Task brief: Copy out all of the following material word for word, line by line, without changing anything.

* * * * * * *

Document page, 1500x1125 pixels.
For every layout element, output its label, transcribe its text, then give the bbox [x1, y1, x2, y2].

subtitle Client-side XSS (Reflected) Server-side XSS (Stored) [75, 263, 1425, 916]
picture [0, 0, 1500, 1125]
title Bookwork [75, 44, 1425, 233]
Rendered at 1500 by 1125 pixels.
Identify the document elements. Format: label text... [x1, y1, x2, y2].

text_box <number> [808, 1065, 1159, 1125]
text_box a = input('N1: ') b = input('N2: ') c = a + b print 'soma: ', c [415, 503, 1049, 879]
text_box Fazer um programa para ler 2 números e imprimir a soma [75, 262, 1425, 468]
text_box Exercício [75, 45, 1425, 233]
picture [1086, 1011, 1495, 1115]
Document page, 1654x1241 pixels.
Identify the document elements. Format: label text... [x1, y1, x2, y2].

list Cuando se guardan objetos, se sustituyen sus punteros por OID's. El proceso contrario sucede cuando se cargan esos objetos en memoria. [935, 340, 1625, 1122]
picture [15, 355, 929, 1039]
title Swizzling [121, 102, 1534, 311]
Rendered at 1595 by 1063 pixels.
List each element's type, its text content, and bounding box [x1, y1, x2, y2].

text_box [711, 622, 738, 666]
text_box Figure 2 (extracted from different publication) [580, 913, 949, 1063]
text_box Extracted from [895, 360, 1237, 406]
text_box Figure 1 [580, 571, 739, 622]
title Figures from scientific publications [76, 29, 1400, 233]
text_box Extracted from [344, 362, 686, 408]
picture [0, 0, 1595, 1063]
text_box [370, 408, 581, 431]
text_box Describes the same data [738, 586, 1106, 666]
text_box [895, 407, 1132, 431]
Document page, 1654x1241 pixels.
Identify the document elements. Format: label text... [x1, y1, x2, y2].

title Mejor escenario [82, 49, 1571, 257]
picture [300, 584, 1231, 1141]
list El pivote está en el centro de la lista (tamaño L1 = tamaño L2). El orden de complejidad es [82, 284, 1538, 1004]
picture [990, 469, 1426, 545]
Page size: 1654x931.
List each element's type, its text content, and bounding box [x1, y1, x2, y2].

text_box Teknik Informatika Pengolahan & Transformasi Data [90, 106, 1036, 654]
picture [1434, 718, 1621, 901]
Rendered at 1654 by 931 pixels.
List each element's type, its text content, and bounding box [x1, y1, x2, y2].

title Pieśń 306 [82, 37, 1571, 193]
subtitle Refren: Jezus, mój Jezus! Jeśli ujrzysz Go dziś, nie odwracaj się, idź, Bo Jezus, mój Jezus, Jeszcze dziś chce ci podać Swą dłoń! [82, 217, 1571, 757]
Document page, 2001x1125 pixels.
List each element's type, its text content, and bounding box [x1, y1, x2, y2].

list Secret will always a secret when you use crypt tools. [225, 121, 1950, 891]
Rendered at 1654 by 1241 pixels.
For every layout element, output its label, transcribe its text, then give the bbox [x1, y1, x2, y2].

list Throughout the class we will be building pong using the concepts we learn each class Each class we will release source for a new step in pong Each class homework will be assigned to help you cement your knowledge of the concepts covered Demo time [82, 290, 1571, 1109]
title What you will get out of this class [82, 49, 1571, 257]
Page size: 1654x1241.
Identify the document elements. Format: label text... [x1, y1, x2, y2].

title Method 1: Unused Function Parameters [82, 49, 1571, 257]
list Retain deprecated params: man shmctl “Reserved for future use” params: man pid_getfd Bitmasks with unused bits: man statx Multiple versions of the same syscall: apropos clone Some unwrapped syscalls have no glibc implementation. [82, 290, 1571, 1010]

* * * * * * *

Solved problem:
Document page, 1500x1125 pixels.
For every layout element, output its label, transcribe its text, then give the bbox [x1, y1, x2, y2].

subtitle Client-side XSS (Reflected) Server-side XSS (Stored) [75, 263, 1425, 916]
picture [0, 0, 1500, 1125]
title Bookwork [75, 44, 1425, 233]
Rendered at 1500 by 1125 pixels.
Identify the document elements. Format: label text... [x1, y1, x2, y2].

text_box <number> [808, 1065, 1159, 1125]
text_box a = input('N1: ') b = input('N2: ') c = a + b print 'soma: ', c [415, 503, 1049, 879]
text_box Fazer um programa para ler 2 números e imprimir a soma [75, 262, 1425, 468]
text_box Exercício [75, 45, 1425, 233]
picture [1086, 1011, 1495, 1115]
Document page, 1654x1241 pixels.
Identify the document elements. Format: label text... [x1, y1, x2, y2].

list Cuando se guardan objetos, se sustituyen sus punteros por OID's. El proceso contrario sucede cuando se cargan esos objetos en memoria. [935, 340, 1625, 1122]
picture [15, 355, 929, 1039]
title Swizzling [121, 102, 1534, 311]
Rendered at 1595 by 1063 pixels.
List each element's type, its text content, and bounding box [x1, y1, x2, y2].

text_box [711, 622, 738, 666]
text_box Figure 2 (extracted from different publication) [580, 913, 949, 1063]
text_box Extracted from [895, 360, 1237, 406]
text_box Figure 1 [580, 571, 739, 622]
title Figures from scientific publications [76, 29, 1400, 233]
text_box Extracted from [344, 362, 686, 408]
picture [0, 0, 1595, 1063]
text_box [370, 408, 581, 431]
text_box Describes the same data [738, 586, 1106, 666]
text_box [895, 407, 1132, 431]
Document page, 1654x1241 pixels.
Identify the document elements. Format: label text... [x1, y1, x2, y2].

title Mejor escenario [82, 49, 1571, 257]
picture [300, 584, 1231, 1141]
list El pivote está en el centro de la lista (tamaño L1 = tamaño L2). El orden de complejidad es [82, 284, 1538, 1004]
picture [990, 469, 1426, 545]
Page size: 1654x931.
List each element's type, its text content, and bounding box [x1, y1, x2, y2].

text_box Teknik Informatika Pengolahan & Transformasi Data [90, 106, 1036, 654]
picture [1434, 718, 1621, 901]
Rendered at 1654 by 931 pixels.
List each element's type, its text content, and bounding box [x1, y1, x2, y2].

title Pieśń 306 [82, 37, 1571, 193]
subtitle Refren: Jezus, mój Jezus! Jeśli ujrzysz Go dziś, nie odwracaj się, idź, Bo Jezus, mój Jezus, Jeszcze dziś chce ci podać Swą dłoń! [82, 217, 1571, 757]
Document page, 2001x1125 pixels.
List each element's type, its text content, and bounding box [x1, y1, x2, y2].

list Secret will always a secret when you use crypt tools. [225, 121, 1950, 891]
Rendered at 1654 by 1241 pixels.
For every layout element, output its label, transcribe its text, then give the bbox [x1, y1, x2, y2].

list Throughout the class we will be building pong using the concepts we learn each class Each class we will release source for a new step in pong Each class homework will be assigned to help you cement your knowledge of the concepts covered Demo time [82, 290, 1571, 1109]
title What you will get out of this class [82, 49, 1571, 257]
Page size: 1654x1241.
Identify the document elements. Format: label text... [x1, y1, x2, y2].

title Method 1: Unused Function Parameters [82, 49, 1571, 257]
list Retain deprecated params: man shmctl “Reserved for future use” params: man pid_getfd Bitmasks with unused bits: man statx Multiple versions of the same syscall: apropos clone Some unwrapped syscalls have no glibc implementation. [82, 290, 1571, 1010]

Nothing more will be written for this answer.